This is a fascinating article about a lobbyist for Sevierville and the attempt to get liquor by the drink attached to a tourist development zone bill and the involvement of a developer who owns 1,000 acres inside the TDZ. There is a strong indication that Mayor and Aldermen broke the open meetings law: "The next day the mayor submitted a letter indicating city support after he consulted aldermen by phone."
The lobbyist is quoted as saying "I always wait till the end of a legislative session before quietly massaging legislation of this nature through the process."
Bishop said he and Atchley were in Nashville May 22 to speak to legislators about another bill.
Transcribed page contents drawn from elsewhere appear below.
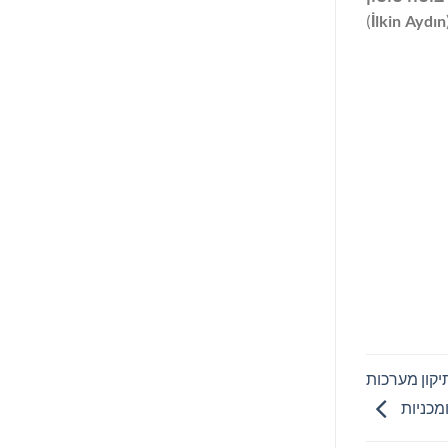
)
İ
lkin Aydın
דיקה ותיקון מערכות
מכניות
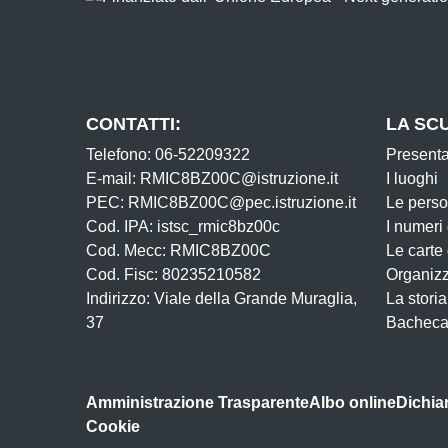
CONTATTI:
LA SC
Telefono: 06-52209322
Present
E-mail: RMIC8BZ00C@istruzione.it
I luoghi
PEC: RMIC8BZ00C@pec.istruzione.it
Le pers
Cod. IPA: istsc_rmic8bz00c
I numeri
Cod. Mecc: RMIC8BZ00C
Le carte
Cod. Fisc: 80235210582
Organiz
Indirizzo: Viale della Grande Muraglia,
La storia
37
Bacheca
Amministrazione Trasparente
Albo online
Dichiar
Cookie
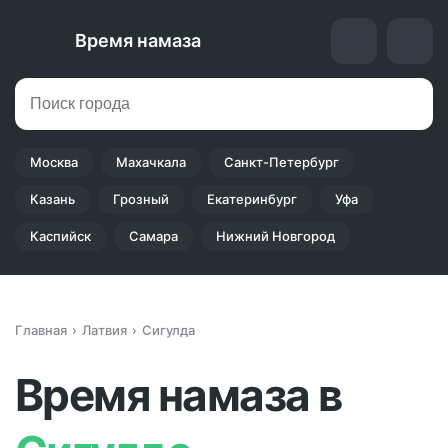
Время намаза
Москва
Махачкала
Санкт-Петербург
Казань
Грозный
Екатеринбург
Уфа
Каспийск
Самара
Нижний Новгород
Главная
Латвия
Сигулда
Время намаза в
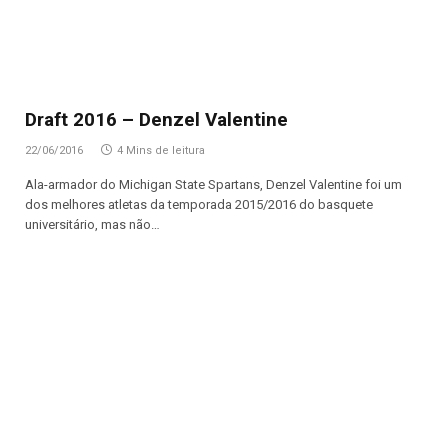
Draft 2016 – Denzel Valentine
22/06/2016
4 Mins de leitura
Ala-armador do Michigan State Spartans, Denzel Valentine foi um
dos melhores atletas da temporada 2015/2016 do basquete
universitário, mas não…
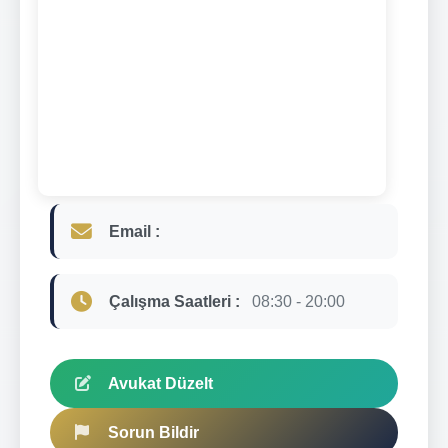
Email :
Çalışma Saatleri :
08:30 - 20:00
Avukat Düzelt
Sorun Bildir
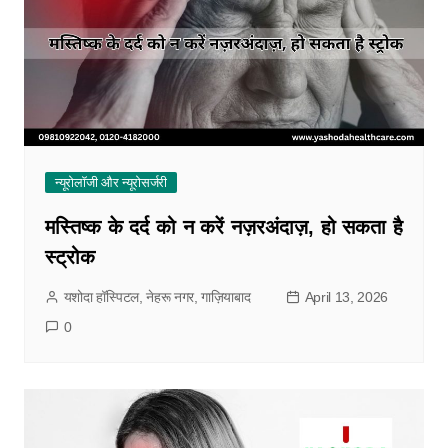
न्यूरोलॉजी और न्यूरोसर्जरी
मस्तिष्क के दर्द को न करें नज़रअंदाज़, हो सकता है
स्ट्रोक
यशोदा हॉस्पिटल, नेहरू नगर, गाज़ियाबाद
April 13, 2026
0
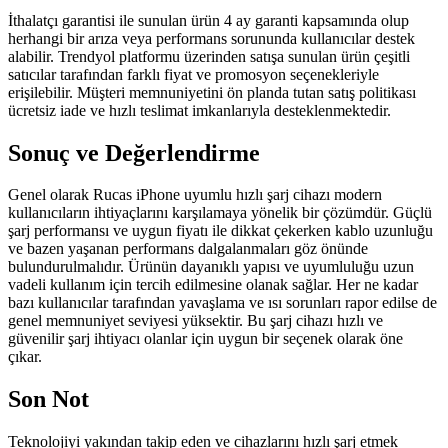
İthalatçı garantisi ile sunulan ürün 4 ay garanti kapsamında olup
herhangi bir arıza veya performans sorununda kullanıcılar destek
alabilir. Trendyol platformu üzerinden satışa sunulan ürün çeşitli
satıcılar tarafından farklı fiyat ve promosyon seçenekleriyle
erişilebilir. Müşteri memnuniyetini ön planda tutan satış politikası
ücretsiz iade ve hızlı teslimat imkanlarıyla desteklenmektedir.
Sonuç ve Değerlendirme
Genel olarak Rucas iPhone uyumlu hızlı şarj cihazı modern
kullanıcıların ihtiyaçlarını karşılamaya yönelik bir çözümdür. Güçlü
şarj performansı ve uygun fiyatı ile dikkat çekerken kablo uzunluğu
ve bazen yaşanan performans dalgalanmaları göz önünde
bulundurulmalıdır. Ürünün dayanıklı yapısı ve uyumluluğu uzun
vadeli kullanım için tercih edilmesine olanak sağlar. Her ne kadar
bazı kullanıcılar tarafından yavaşlama ve ısı sorunları rapor edilse de
genel memnuniyet seviyesi yüksektir. Bu şarj cihazı hızlı ve
güvenilir şarj ihtiyacı olanlar için uygun bir seçenek olarak öne
çıkar.
Son Not
Teknolojiyi yakından takip eden ve cihazlarını hızlı şarj etmek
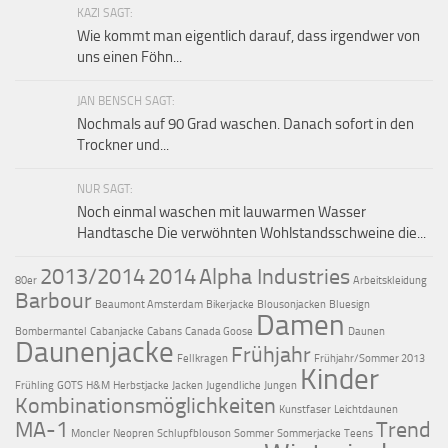
KAZI SAGT:
Wie kommt man eigentlich darauf, dass irgendwer von
uns einen Föhn...
JAN BENSCH SAGT:
Nochmals auf 90 Grad waschen. Danach sofort in den
Trockner und...
NUR SAGT:
Noch einmal waschen mit lauwarmen Wasser
Handtasche Die verwöhnten Wohlstandsschweine die...
2013/2014
2014
Alpha Industries
80er
Arbeitskleidung
Barbour
Beaumont Amsterdam
Bikerjacke
Blousonjacken
Bluesign
Damen
Bombermantel
Cabanjacke
Cabans
Canada Goose
Daunen
Daunenjacke
Frühjahr
Fellkragen
Frühjahr/Sommer 2013
Kinder
Frühling
GOTS
H&M
Herbstjacke
Jacken
Jugendliche
Jungen
Kombinationsmöglichkeiten
Kunstfaser
Leichtdaunen
MA-1
Trend
Moncler
Neopren
Schlupfblouson
Sommer
Sommerjacke
Teens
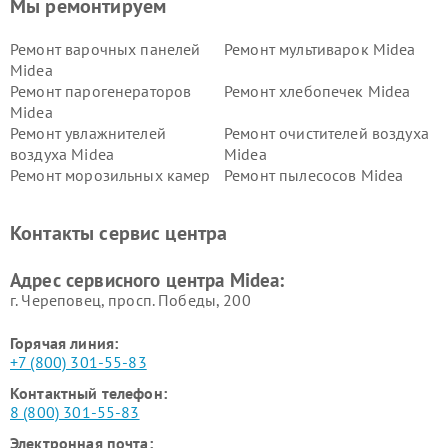
Мы ремонтируем
Ремонт варочных панелей
Ремонт мультиварок Midea
Midea
Ремонт парогенераторов
Ремонт хлебопечек Midea
Midea
Ремонт увлажнителей
Ремонт очистителей воздуха
воздуха Midea
Midea
Ремонт морозильных камер
Ремонт пылесосов Midea
Midea
Ремонт вертикальных
Ремонт обогревателей Midea
Контакты сервис центра
пылесосов Midea
Ремонт вытяжек Midea
Ремонт водонагревателей
Адрес сервисного центра Midea:
Midea
г. Череповец, просп. Победы, 200
Горячая линия:
+7 (800) 301-55-83
Контактный телефон:
8 (800) 301-55-83
Электронная почта:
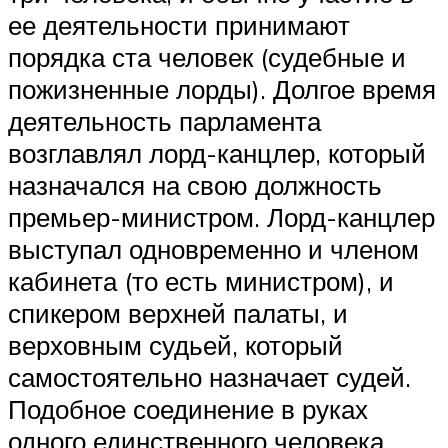
ее деятельности принимают
порядка ста человек (судебные и
пожизненные лорды). Долгое время
деятельность парламента
возглавлял лорд-канцлер, который
назначался на свою должность
премьер-министром. Лорд-канцлер
выступал одновременно и членом
кабинета (то есть министром), и
спикером верхней палаты, и
верховным судьей, который
самостоятельно назначает судей.
Подобное соединение в руках
одного единственного человека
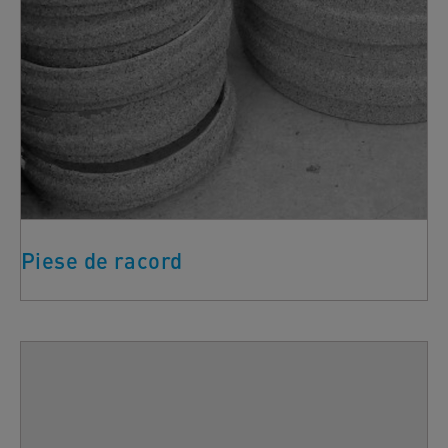
Piese de racord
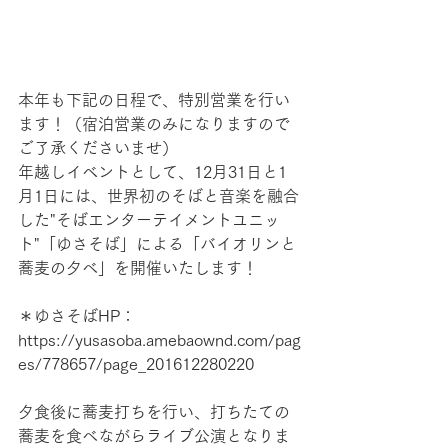
本年も下記の日程で、特別営業を行い
ます！（宿泊営業のみになりますので
ご了承くださいませ）
年越しイベントとして、12月31日と1
月1日には、世界初のそばと音楽を融合
した"そばエンターテイメントユニッ
ト"「ゆさそば」による「バイオリンと
蕎麦の夕べ」を開催いたします！
＊ゆさそばHP：
https://yusasoba.amebaownd.com/pag
es/778657/page_201612280220
夕食後に蕎麦打ちを行い、打ちたての
蕎麦を食べながらライブ公演となりま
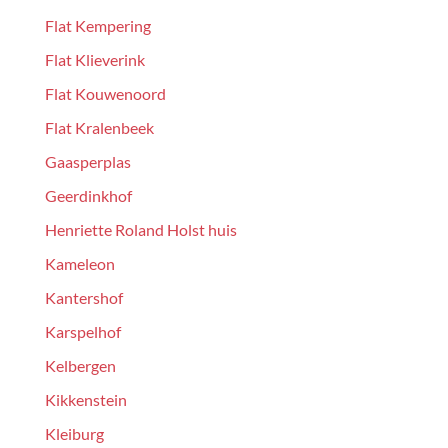
Flat Kempering
Flat Klieverink
Flat Kouwenoord
Flat Kralenbeek
Gaasperplas
Geerdinkhof
Henriette Roland Holst huis
Kameleon
Kantershof
Karspelhof
Kelbergen
Kikkenstein
Kleiburg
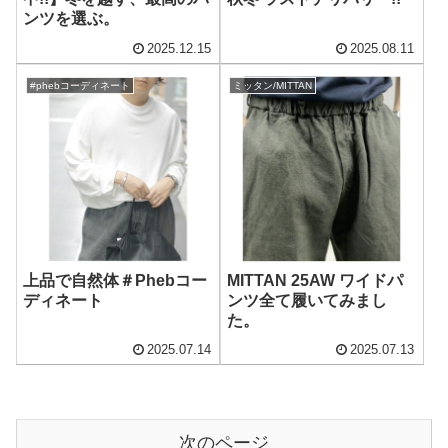
ンツを選ぶ。
2025.12.15
2025.08.11
#phebコーディネート
ミッタン/MITTAN
上品で自然体＃Phebコー
MITTAN 25AW ワイドパ
ディネート
ンツ全て履いてみまし
た。
2025.07.14
2025.07.13
次のページ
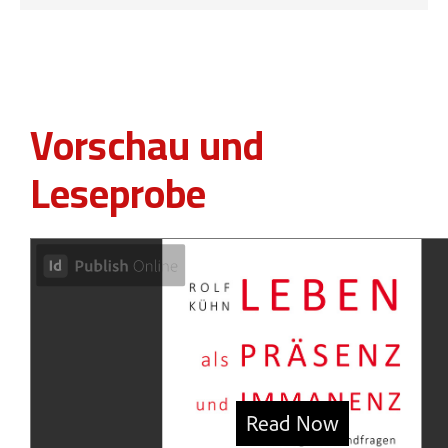
Vorschau und
Leseprobe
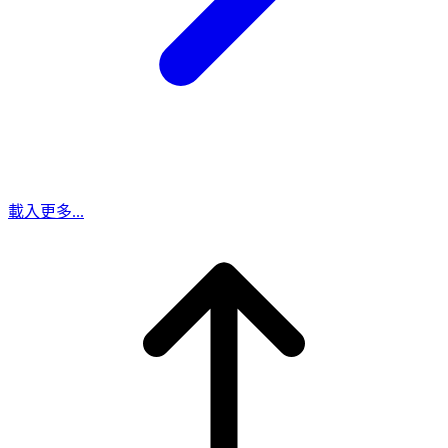
載入更多...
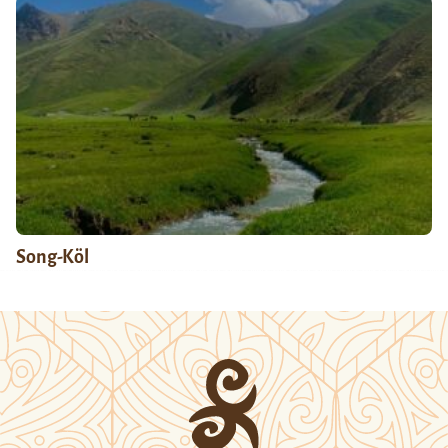
Song-Köl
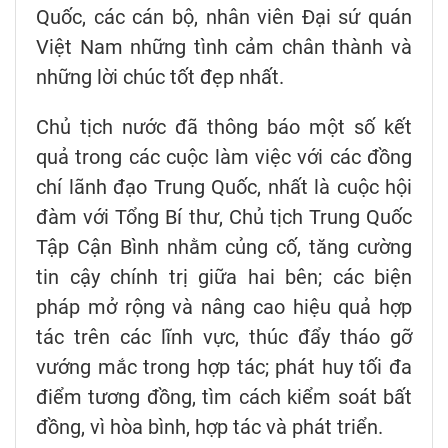
Quốc, các cán bộ, nhân viên Đại sứ quán
Việt Nam những tình cảm chân thành và
những lời chúc tốt đẹp nhất.
Chủ tịch nước đã thông báo một số kết
quả trong các cuộc làm việc với các đồng
chí lãnh đạo Trung Quốc, nhất là cuộc hội
đàm với Tổng Bí thư, Chủ tịch Trung Quốc
Tập Cận Bình nhằm củng cố, tăng cường
tin cậy chính trị giữa hai bên; các biện
pháp mở rộng và nâng cao hiệu quả hợp
tác trên các lĩnh vực, thúc đẩy tháo gỡ
vướng mắc trong hợp tác; phát huy tối đa
điểm tương đồng, tìm cách kiểm soát bất
đồng, vì hòa bình, hợp tác và phát triển.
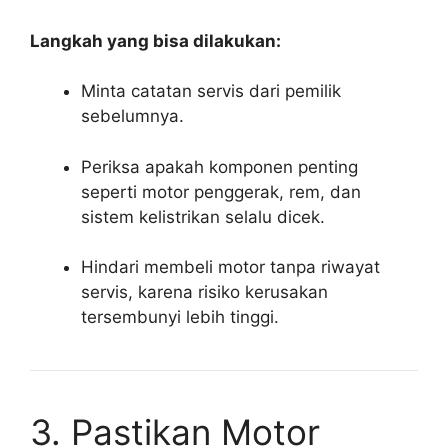
Langkah yang bisa dilakukan:
Minta catatan servis dari pemilik
sebelumnya.
Periksa apakah komponen penting
seperti motor penggerak, rem, dan
sistem kelistrikan selalu dicek.
Hindari membeli motor tanpa riwayat
servis, karena risiko kerusakan
tersembunyi lebih tinggi.
3. Pastikan Motor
Developer Jim Calkin, who owns about 1,000 acres in the TDZ, including the land around the Events Center, asked them that day if there was any way to get liquor by the drink approved in the zone.
That was why they asked Biddle about it, Bishop said.
Atchley also said the liquor discussion started at Calkin's request, and that Calkin also had lobbyists working on it.
Biddle and Bishop admit that before the session started in January they discussed how a bill involving the sale of liquor by the drink might be handled, leading Biddle to include comments about the matter in a letter he attached to his January invoice to the city.
"As to consideration of authorizing 'spirits' within a specified development area, we will have around till the end of April to decide exactly the 'if's, how's, and when's,'" the letter said. "I always wait till the end of a legislative session before quietly massaging legislation of this nature through the process."